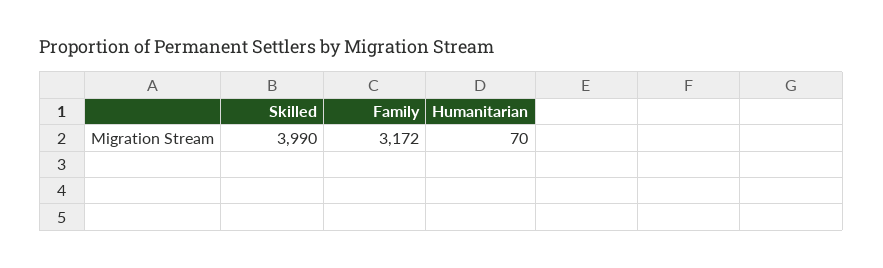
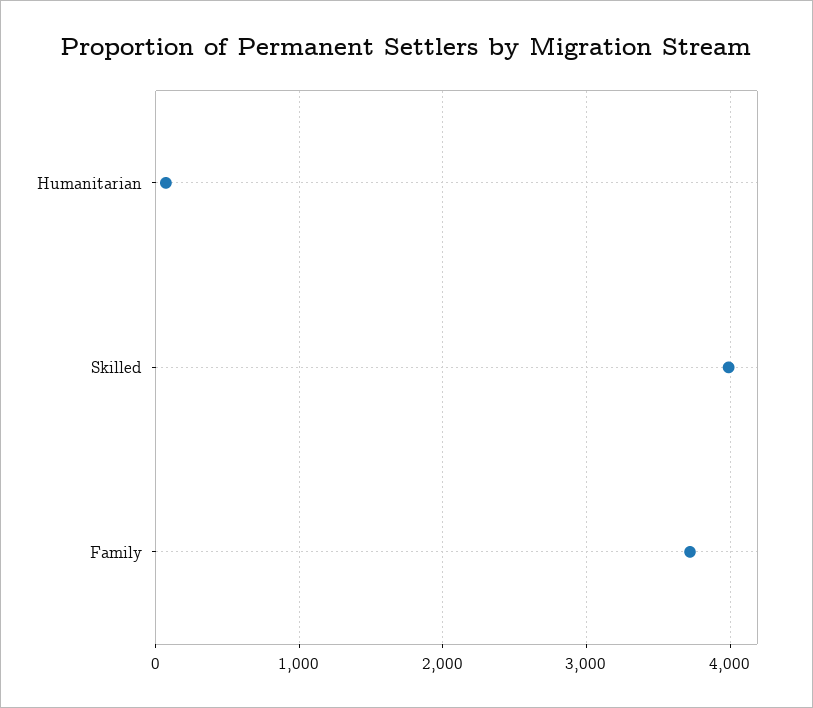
  {
    "Skilled": 3990,
-   "Family": 3172,
+   "Family": 3700,
    "Humanitarian": 70
  }

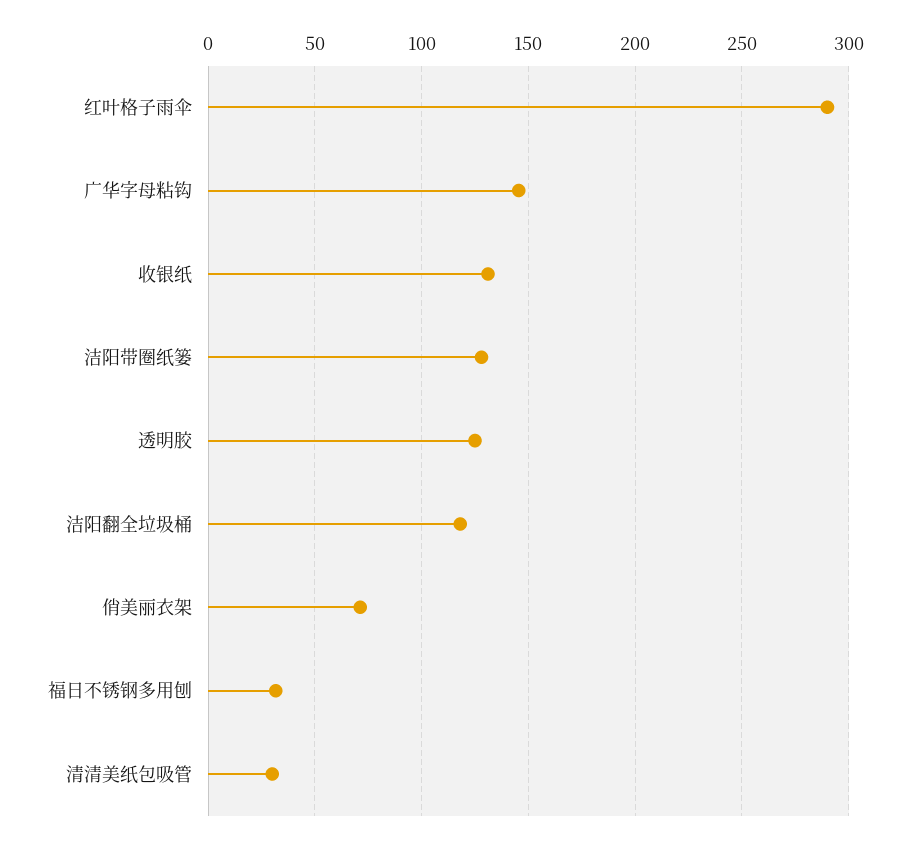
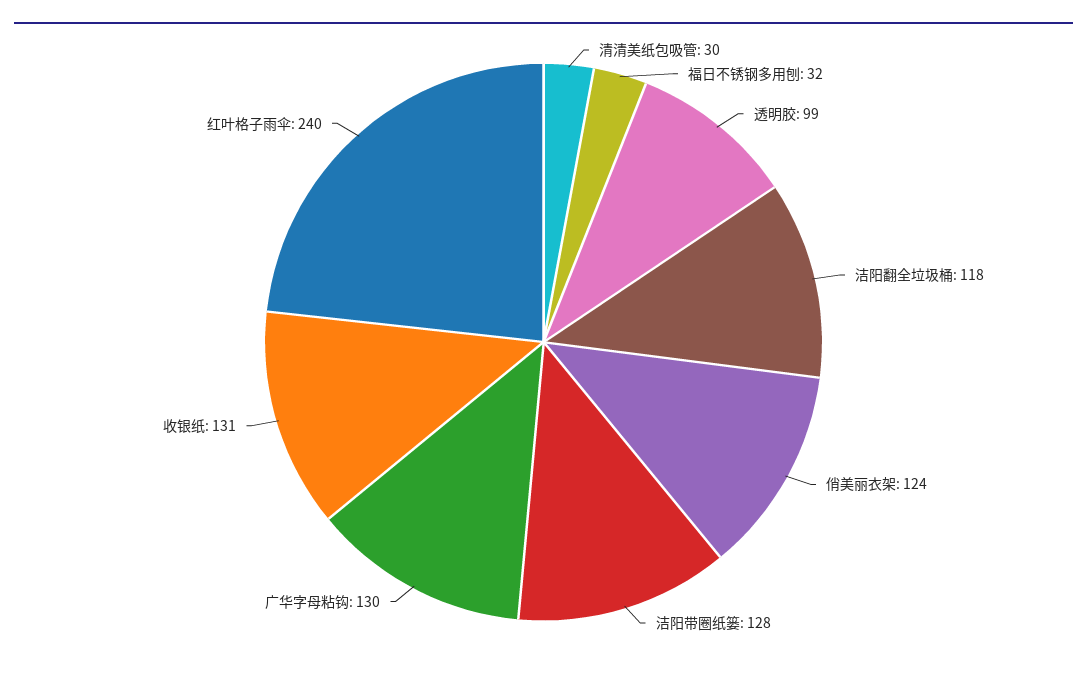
  {
-   "红叶格子雨伞": 290,
+   "红叶格子雨伞": 240,
-   "广华字母粘钩": 145,
+   "广华字母粘钩": 130,
    "收银纸": 131,
    "洁阳带圈纸篓": 128,
-   "透明胶": 125,
+   "透明胶": 99,
    "洁阳翻全垃圾桶": 118,
-   "俏美丽衣架": 70,
+   "俏美丽衣架": 124,
    "福日不锈钢多用刨": 32,
    "清清美纸包吸管": 30
  }

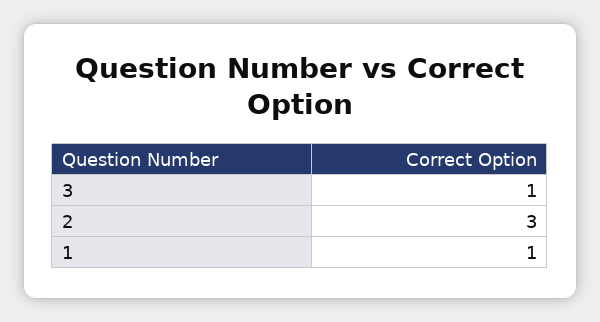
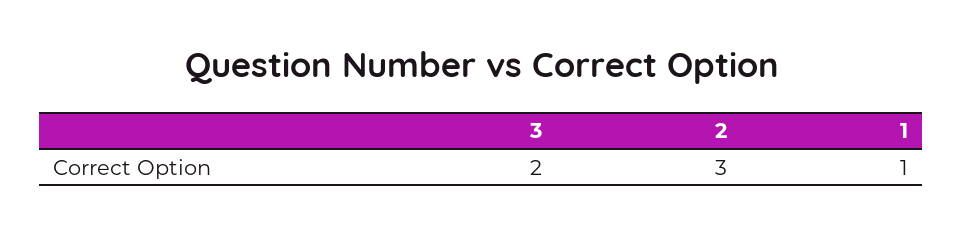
  {
-   "3": 1,
+   "3": 2,
    "2": 3,
    "1": 1
  }

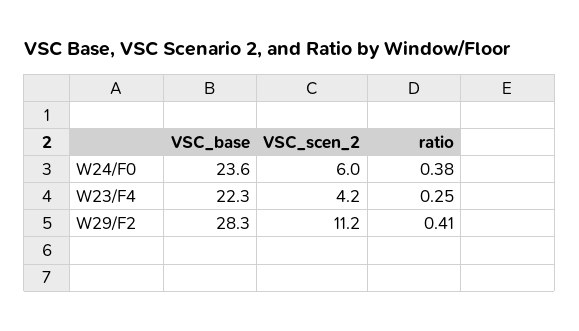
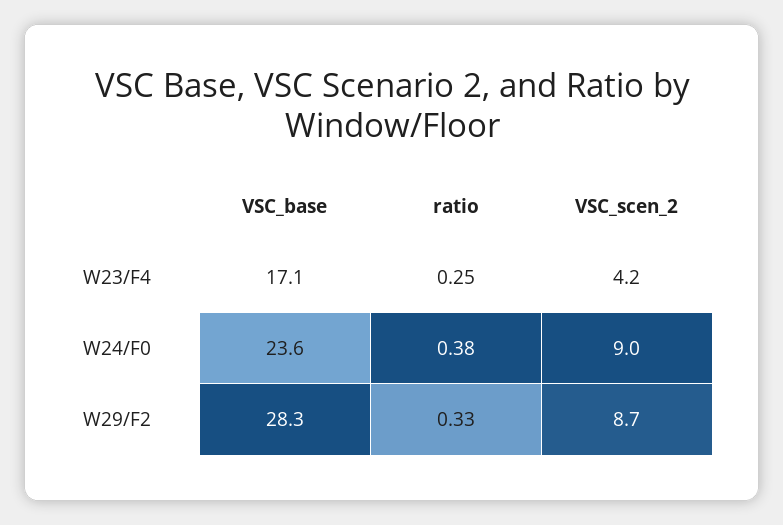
  {
    "VSC_base": {
      "W24/F0": 23.6,
-     "W23/F4": 22.3,
+     "W23/F4": 17.1,
      "W29/F2": 28.3
    },
    "VSC_scen_2": {
-     "W24/F0": 6,
+     "W24/F0": 9,
      "W23/F4": 4.2,
-     "W29/F2": 11.2
+     "W29/F2": 8.7
    },
    "ratio": {
      "W24/F0": 0.38,
      "W23/F4": 0.25,
-     "W29/F2": 0.41
+     "W29/F2": 0.33
    }
  }

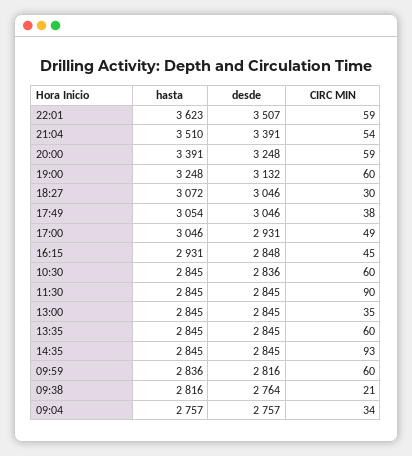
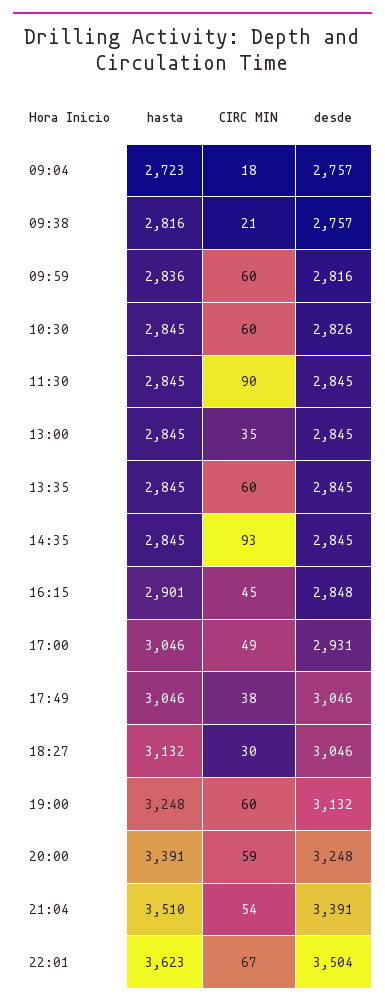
  {
    "hasta": {
      "22:01": 3623,
      "21:04": 3510,
      "20:00": 3391,
      "19:00": 3248,
-     "18:27": 3072,
+     "18:27": 3132,
-     "17:49": 3054,
+     "17:49": 3046,
      "17:00": 3046,
-     "16:15": 2931,
+     "16:15": 2901,
      "10:30": 2845,
      "11:30": 2845,
      "13:00": 2845,
      "13:35": 2845,
      "14:35": 2845,
      "09:59": 2836,
      "09:38": 2816,
-     "09:04": 2757
+     "09:04": 2723
    },
    "desde": {
-     "22:01": 3507,
+     "22:01": 3504,
      "21:04": 3391,
      "20:00": 3248,
      "19:00": 3132,
      "18:27": 3046,
      "17:49": 3046,
      "17:00": 2931,
      "16:15": 2848,
-     "10:30": 2836,
+     "10:30": 2826,
      "11:30": 2845,
      "13:00": 2845,
      "13:35": 2845,
      "14:35": 2845,
      "09:59": 2816,
-     "09:38": 2764,
+     "09:38": 2757,
      "09:04": 2757
    },
    "CIRC MIN": {
-     "22:01": 59,
+     "22:01": 67,
      "21:04": 54,
      "20:00": 59,
      "19:00": 60,
      "18:27": 30,
      "17:49": 38,
      "17:00": 49,
      "16:15": 45,
      "10:30": 60,
      "11:30": 90,
      "13:00": 35,
      "13:35": 60,
      "14:35": 93,
      "09:59": 60,
      "09:38": 21,
-     "09:04": 34
+     "09:04": 18
    }
  }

◇ ◇ ◇ ◇ ◇ ◇ ◇

◆ **What this task involves**: Any pictures above are to be left out. Retype the rest of the records exactly.

◆ **The completed task**:
  {
    "Skilled": 3990,
-   "Family": 3172,
+   "Family": 3700,
    "Humanitarian": 70
  }

  {
-   "红叶格子雨伞": 290,
+   "红叶格子雨伞": 240,
-   "广华字母粘钩": 145,
+   "广华字母粘钩": 130,
    "收银纸": 131,
    "洁阳带圈纸篓": 128,
-   "透明胶": 125,
+   "透明胶": 99,
    "洁阳翻全垃圾桶": 118,
-   "俏美丽衣架": 70,
+   "俏美丽衣架": 124,
    "福日不锈钢多用刨": 32,
    "清清美纸包吸管": 30
  }

  {
-   "3": 1,
+   "3": 2,
    "2": 3,
    "1": 1
  }

  {
    "VSC_base": {
      "W24/F0": 23.6,
-     "W23/F4": 22.3,
+     "W23/F4": 17.1,
      "W29/F2": 28.3
    },
    "VSC_scen_2": {
-     "W24/F0": 6,
+     "W24/F0": 9,
      "W23/F4": 4.2,
-     "W29/F2": 11.2
+     "W29/F2": 8.7
    },
    "ratio": {
      "W24/F0": 0.38,
      "W23/F4": 0.25,
-     "W29/F2": 0.41
+     "W29/F2": 0.33
    }
  }

  {
    "hasta": {
      "22:01": 3623,
      "21:04": 3510,
      "20:00": 3391,
      "19:00": 3248,
-     "18:27": 3072,
+     "18:27": 3132,
-     "17:49": 3054,
+     "17:49": 3046,
      "17:00": 3046,
-     "16:15": 2931,
+     "16:15": 2901,
      "10:30": 2845,
      "11:30": 2845,
      "13:00": 2845,
      "13:35": 2845,
      "14:35": 2845,
      "09:59": 2836,
      "09:38": 2816,
-     "09:04": 2757
+     "09:04": 2723
    },
    "desde": {
-     "22:01": 3507,
+     "22:01": 3504,
      "21:04": 3391,
      "20:00": 3248,
      "19:00": 3132,
      "18:27": 3046,
      "17:49": 3046,
      "17:00": 2931,
      "16:15": 2848,
-     "10:30": 2836,
+     "10:30": 2826,
      "11:30": 2845,
      "13:00": 2845,
      "13:35": 2845,
      "14:35": 2845,
      "09:59": 2816,
-     "09:38": 2764,
+     "09:38": 2757,
      "09:04": 2757
    },
    "CIRC MIN": {
-     "22:01": 59,
+     "22:01": 67,
      "21:04": 54,
      "20:00": 59,
      "19:00": 60,
      "18:27": 30,
      "17:49": 38,
      "17:00": 49,
      "16:15": 45,
      "10:30": 60,
      "11:30": 90,
      "13:00": 35,
      "13:35": 60,
      "14:35": 93,
      "09:59": 60,
      "09:38": 21,
-     "09:04": 34
+     "09:04": 18
    }
  }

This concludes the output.